# [SELECTED EXCERPT]
::::

Let $X$ be a topological space. I have already shown that

(i) If $Q$ is a quasi-component of $X$ and $Q$ is open, then $Q$ is connected


(ii) If $X$ has only finitely many quasi-components, then each quasi-component is connected.

Now I want to show that if $X$ is a locally connected, then each quasi-component of $X$ is connected.

NOTE: The definition of quasi-component I am using: The quasi-component of $x$ is the intersection of all clopen subsets of $X$ containing $x$. Please use this definition.

I have three apparent options. Assuming $X$ is locally connected, I could show

(a) $X$ has finitely many quasi-components

(b) Any given quasi-component of $X$ is open

or, directly,

(c) Any given quasi-component is connected.

Option $(a)$ doesn't seem viable and so I haven't given it much thought. I have spent quite a while trying to show that a given quasi-component is open and trying to show that a given quasi-component is connected but to no avail.

::::

# [ENTRIES]
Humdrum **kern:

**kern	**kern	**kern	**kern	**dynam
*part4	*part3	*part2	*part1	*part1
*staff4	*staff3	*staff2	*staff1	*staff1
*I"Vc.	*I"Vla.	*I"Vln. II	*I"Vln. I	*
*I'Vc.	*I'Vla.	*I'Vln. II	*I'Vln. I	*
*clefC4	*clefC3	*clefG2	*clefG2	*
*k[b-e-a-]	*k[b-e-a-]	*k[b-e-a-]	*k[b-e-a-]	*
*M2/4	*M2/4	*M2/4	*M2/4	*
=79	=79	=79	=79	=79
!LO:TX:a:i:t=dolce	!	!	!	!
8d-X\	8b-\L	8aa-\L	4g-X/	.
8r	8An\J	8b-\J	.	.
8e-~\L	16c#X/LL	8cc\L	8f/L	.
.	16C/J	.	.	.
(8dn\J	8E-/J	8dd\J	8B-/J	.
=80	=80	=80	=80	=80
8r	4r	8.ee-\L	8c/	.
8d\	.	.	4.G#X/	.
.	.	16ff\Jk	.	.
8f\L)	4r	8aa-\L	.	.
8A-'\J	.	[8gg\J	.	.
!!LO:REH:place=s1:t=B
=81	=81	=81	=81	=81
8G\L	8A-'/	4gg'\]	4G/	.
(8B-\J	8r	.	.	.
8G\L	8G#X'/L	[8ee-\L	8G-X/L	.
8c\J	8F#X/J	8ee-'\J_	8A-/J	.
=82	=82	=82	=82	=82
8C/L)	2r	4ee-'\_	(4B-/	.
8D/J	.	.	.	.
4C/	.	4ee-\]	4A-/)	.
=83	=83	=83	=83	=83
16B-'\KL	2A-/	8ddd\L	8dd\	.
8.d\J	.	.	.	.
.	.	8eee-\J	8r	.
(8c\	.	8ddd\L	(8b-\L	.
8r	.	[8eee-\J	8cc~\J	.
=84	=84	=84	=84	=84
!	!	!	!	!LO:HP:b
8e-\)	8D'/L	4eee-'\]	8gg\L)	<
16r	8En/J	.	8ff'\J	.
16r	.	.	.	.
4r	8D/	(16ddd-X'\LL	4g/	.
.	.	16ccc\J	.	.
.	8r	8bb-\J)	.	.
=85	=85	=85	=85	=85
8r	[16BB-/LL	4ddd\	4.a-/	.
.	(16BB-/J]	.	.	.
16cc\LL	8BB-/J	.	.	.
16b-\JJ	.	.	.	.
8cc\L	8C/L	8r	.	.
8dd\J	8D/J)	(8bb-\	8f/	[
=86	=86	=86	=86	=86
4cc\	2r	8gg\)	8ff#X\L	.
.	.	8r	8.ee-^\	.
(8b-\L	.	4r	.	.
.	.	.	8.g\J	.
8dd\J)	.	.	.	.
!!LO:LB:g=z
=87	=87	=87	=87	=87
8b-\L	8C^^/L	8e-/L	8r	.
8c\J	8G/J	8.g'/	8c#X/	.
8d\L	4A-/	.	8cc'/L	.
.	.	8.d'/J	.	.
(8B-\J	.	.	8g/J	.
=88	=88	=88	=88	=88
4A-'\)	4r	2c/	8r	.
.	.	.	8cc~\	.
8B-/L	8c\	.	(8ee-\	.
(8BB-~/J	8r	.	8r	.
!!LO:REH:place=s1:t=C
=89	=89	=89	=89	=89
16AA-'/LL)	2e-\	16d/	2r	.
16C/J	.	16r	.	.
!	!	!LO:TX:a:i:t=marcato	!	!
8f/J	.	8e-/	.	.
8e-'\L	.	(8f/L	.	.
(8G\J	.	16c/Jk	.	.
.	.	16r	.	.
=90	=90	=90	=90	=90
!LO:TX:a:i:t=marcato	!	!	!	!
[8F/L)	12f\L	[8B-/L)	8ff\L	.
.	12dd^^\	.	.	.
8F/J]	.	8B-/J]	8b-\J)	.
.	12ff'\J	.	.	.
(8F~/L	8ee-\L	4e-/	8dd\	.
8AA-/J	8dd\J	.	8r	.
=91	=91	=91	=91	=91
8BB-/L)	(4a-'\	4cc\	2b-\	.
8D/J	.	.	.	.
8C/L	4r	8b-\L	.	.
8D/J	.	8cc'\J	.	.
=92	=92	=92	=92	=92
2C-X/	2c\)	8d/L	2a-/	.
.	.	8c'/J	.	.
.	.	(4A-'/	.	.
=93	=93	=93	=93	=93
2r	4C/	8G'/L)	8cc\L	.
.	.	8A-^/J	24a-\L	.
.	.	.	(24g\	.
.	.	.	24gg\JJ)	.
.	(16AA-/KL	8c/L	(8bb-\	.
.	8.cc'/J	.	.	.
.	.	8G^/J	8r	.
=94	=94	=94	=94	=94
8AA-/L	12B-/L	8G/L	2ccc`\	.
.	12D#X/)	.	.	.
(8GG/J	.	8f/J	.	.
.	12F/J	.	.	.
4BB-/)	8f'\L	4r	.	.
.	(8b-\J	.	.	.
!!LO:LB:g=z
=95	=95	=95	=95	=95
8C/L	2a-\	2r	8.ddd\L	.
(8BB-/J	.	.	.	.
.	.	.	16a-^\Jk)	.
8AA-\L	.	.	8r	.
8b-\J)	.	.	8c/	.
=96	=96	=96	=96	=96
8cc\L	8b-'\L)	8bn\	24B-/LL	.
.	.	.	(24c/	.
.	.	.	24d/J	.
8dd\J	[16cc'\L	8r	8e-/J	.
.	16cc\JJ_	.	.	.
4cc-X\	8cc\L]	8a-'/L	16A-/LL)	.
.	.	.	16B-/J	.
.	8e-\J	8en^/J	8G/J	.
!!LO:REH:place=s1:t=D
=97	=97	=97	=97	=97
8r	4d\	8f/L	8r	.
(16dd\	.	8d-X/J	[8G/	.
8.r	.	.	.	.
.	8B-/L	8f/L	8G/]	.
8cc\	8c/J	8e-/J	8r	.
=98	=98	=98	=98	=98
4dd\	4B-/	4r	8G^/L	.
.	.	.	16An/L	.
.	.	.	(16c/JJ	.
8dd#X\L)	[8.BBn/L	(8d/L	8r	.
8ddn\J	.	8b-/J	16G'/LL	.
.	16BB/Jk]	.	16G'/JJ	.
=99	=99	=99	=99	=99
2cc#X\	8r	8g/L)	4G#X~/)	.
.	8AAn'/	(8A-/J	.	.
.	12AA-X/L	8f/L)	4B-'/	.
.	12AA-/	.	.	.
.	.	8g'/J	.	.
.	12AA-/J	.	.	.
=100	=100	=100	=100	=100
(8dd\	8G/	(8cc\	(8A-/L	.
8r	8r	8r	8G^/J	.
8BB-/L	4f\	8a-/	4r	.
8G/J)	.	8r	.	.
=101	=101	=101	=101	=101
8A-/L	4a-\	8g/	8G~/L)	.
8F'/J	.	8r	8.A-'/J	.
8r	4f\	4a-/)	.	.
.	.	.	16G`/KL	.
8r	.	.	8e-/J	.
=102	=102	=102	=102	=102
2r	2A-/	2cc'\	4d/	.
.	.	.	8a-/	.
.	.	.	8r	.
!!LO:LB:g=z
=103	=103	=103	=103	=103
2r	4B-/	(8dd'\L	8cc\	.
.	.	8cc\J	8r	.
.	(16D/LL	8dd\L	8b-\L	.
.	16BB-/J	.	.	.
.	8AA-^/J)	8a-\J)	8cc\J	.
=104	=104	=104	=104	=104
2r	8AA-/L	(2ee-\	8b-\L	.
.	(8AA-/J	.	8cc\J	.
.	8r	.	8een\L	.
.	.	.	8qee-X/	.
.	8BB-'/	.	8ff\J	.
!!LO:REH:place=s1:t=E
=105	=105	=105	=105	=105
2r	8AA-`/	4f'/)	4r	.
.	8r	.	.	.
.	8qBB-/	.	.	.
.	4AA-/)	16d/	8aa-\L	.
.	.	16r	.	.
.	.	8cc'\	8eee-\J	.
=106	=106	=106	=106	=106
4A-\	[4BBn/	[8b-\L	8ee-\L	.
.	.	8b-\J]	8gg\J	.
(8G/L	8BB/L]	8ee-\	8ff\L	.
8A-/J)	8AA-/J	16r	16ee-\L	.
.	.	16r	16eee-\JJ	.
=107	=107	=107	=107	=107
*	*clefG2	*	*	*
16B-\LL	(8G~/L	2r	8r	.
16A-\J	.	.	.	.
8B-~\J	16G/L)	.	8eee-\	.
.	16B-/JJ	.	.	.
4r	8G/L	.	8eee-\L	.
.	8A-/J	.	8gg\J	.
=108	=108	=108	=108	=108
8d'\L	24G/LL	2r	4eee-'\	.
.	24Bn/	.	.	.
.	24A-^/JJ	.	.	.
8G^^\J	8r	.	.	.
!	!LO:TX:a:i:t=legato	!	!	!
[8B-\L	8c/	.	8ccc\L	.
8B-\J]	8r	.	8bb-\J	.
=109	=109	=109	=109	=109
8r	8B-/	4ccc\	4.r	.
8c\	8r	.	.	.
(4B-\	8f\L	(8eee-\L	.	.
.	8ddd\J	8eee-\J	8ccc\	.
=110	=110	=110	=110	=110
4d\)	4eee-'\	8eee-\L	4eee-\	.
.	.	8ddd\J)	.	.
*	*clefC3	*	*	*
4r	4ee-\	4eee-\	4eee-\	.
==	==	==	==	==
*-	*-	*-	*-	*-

::::

# [INSTRUCTION]
Reproduce the full text above on quasi-components of a locally connected space, word for word.

# [SOLVED PROBLEM]
Let $X$ be a topological space. I have already shown that

(i) If $Q$ is a quasi-component of $X$ and $Q$ is open, then $Q$ is connected


(ii) If $X$ has only finitely many quasi-components, then each quasi-component is connected.

Now I want to show that if $X$ is a locally connected, then each quasi-component of $X$ is connected.

NOTE: The definition of quasi-component I am using: The quasi-component of $x$ is the intersection of all clopen subsets of $X$ containing $x$. Please use this definition.

I have three apparent options. Assuming $X$ is locally connected, I could show

(a) $X$ has finitely many quasi-components

(b) Any given quasi-component of $X$ is open

or, directly,

(c) Any given quasi-component is connected.

Option $(a)$ doesn't seem viable and so I haven't given it much thought. I have spent quite a while trying to show that a given quasi-component is open and trying to show that a given quasi-component is connected but to no avail.